The Lord Takes Delight in His People"
Today's Mass Readings
In today’s first reading from the Book of the Prophet Haggai, we find the same theme that has been building all week, concerning the Temple in Jerusalem. King David wanted a Temple to be built to the Lord. The Israelites in the Wilderness had the Tabernacle, which moved around from place to place, but fulfilled the decree from the Book of Deuteronomy, stipulating that animal sacrifices to the Lord should only be in one place, unlike their polytheistic neighbors. It was not until King Solomon, however, that the Israelites built a Temple, and it was such a temple, that people from all over the known world came to it to learn the wisdom of God. the Temple was built with an outer court for gentiles so that they too could pray to the one God, creator of all. When the Babylonians invaded Jerusalem, burning the city to the ground, they destroyed the Temple. This was the most devastating and crippling blow to ancient Israelite religion. It was a major impediment to Israel worshipping God in the way they had been commanded to worship. God met with His people, however, and showed that no obstacles could be put in His way. Now the people were back in the Promised Land, and were in the process of reconstructing the Temple, but they knew that they could not complete it the way it was completed under King Solomon. There was no way they could build as extravagant and magnificent a Temple as was the first Temple in Jerusalem, made from Solomon’s great wealth. God tells the people to build the Temple anyway. In fact, later in Haggai, when the people are upset that the Temple is so impoverished, God explains how much more magnificent this Temple is than the first one under Solomon. It was not that it was physically more magnificent, but spiritually so, since, although they did not have the same wealth of Solomon, and could not construct it as lavishly, they built it out of love and with what little they had, and that is what made the Temple even greater. (Today is also the feast of St. Vincent dePaul, who spent his life in service of the poor. He built for God not a material temple but a temple of God's poor people).

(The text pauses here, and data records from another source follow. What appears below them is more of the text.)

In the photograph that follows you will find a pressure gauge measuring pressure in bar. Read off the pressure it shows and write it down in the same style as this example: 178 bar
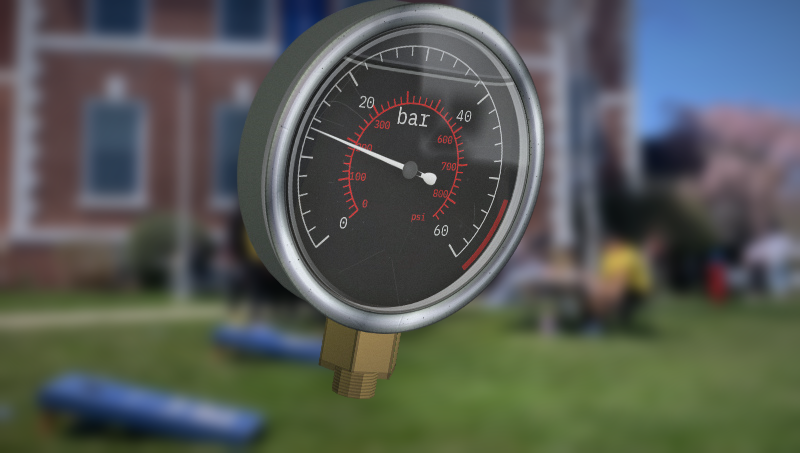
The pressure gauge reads 13 bar
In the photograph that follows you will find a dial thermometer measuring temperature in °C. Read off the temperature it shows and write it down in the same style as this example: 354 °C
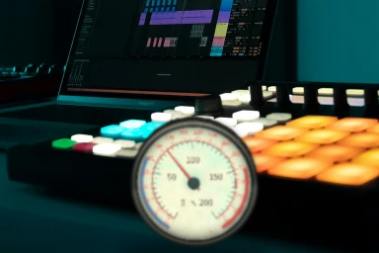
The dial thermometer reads 75 °C
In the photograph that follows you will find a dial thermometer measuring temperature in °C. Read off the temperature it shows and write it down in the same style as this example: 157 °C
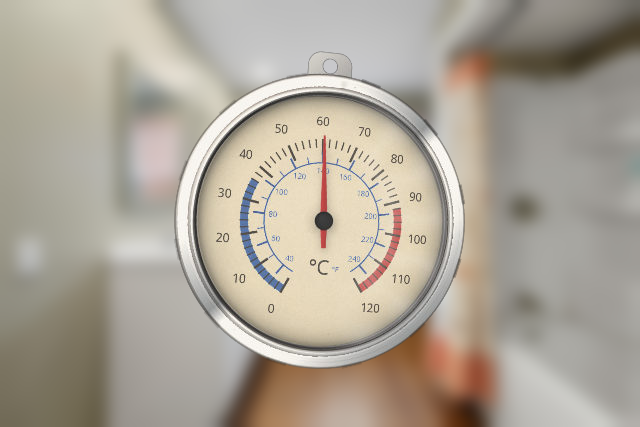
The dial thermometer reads 60 °C
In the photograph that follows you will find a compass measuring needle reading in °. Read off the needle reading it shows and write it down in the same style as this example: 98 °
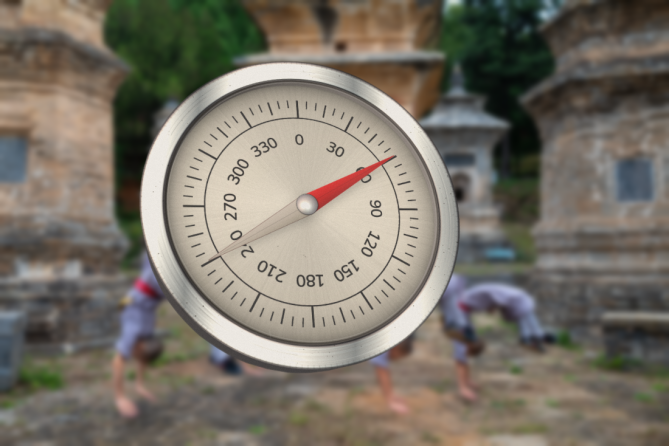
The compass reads 60 °
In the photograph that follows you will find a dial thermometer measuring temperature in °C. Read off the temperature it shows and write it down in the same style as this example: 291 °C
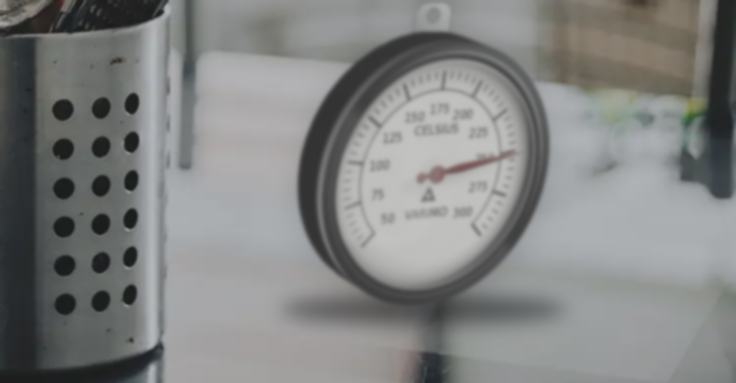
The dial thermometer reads 250 °C
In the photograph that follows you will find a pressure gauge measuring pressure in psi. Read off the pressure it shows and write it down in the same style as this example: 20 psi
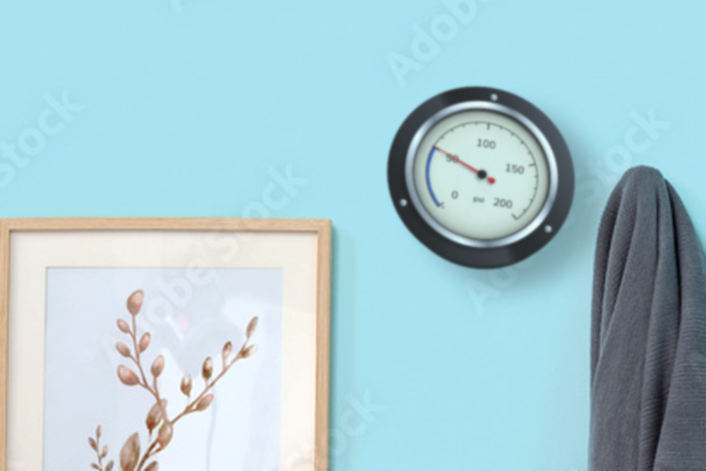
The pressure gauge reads 50 psi
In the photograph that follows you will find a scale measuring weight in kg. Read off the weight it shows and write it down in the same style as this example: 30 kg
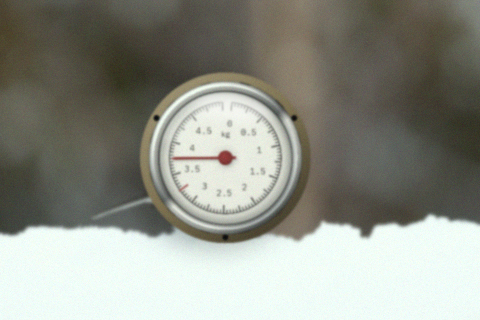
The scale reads 3.75 kg
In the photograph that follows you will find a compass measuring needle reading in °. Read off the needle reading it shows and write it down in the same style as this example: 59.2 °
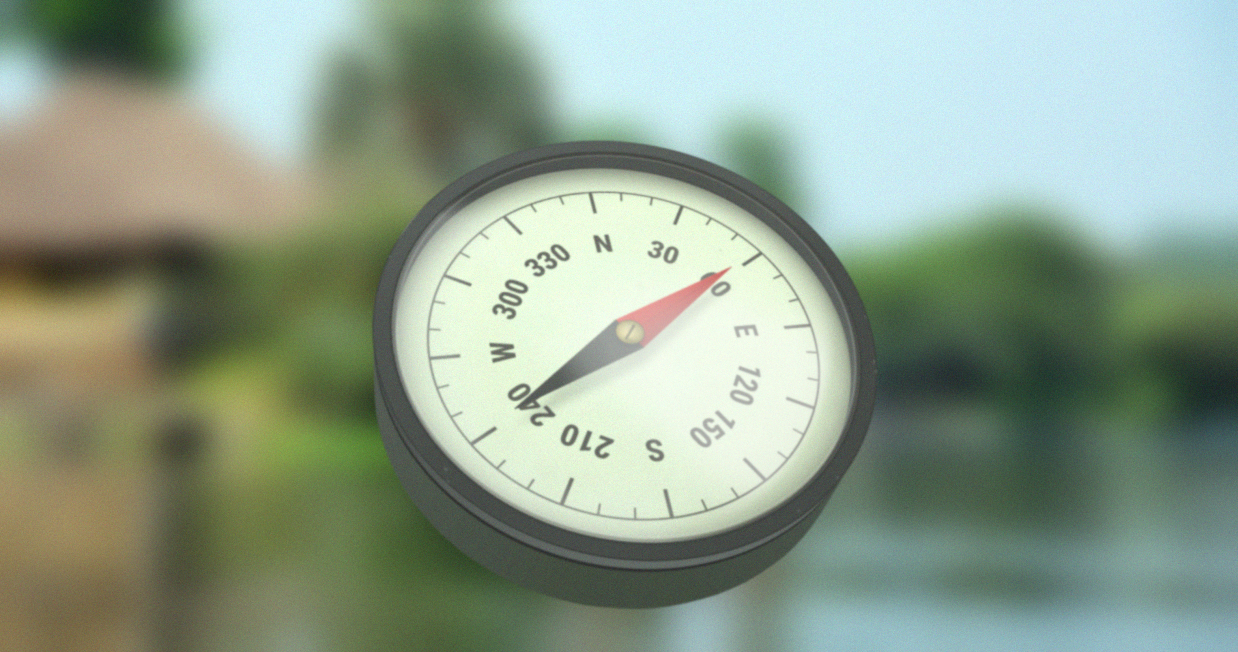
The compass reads 60 °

The final construction of the Temple was not complete for hundreds of years, until a generation before Jesus’ time, under King Herod, and was thus known as the Herodian Temple. The Temple would be destroyed again by the Romans in 70 AD, roughly 40 years after Jesus’ death. It is difficult for us to grasp how important the Temple was, and still is, for Israelite and later Jewish religion. To this day, if you go to the Western Wall in Jerusalem, you can hear people screaming and crying out loud (hence sometimes the wall is labeled the “Wailing Wall”). And they are screaming and crying out loud over the destruction of the Temple which occurred nearly 2,000 years ago, in hope that at some point in the future the Temple will be rebuilt.
The Letter to the Hebrews explains the many ways in which Jesus has replaced the very purpose of the Temple. In fact, the Temple we see discussed in Haggai, is but a shadowy image of Jesus. In the heavenly vision of the city of the Heavenly Jerusalem, in the Book of Revelation, we see that the Heavenly Jerusalem had no “temple,” because God and the Lamb, we are told, are its Temple. Reflecting on this history, on what was written in Haggai, we should be even more appreciative of what we have in Jesus, and especially in the Eucharist. For it is here that we see and receive God’s glory. Jesus is our temple, Jesus is our sacrifice, Jesus is the priest, Jesus our our God. I hope we can appreciate the beauty of our Catholic faith.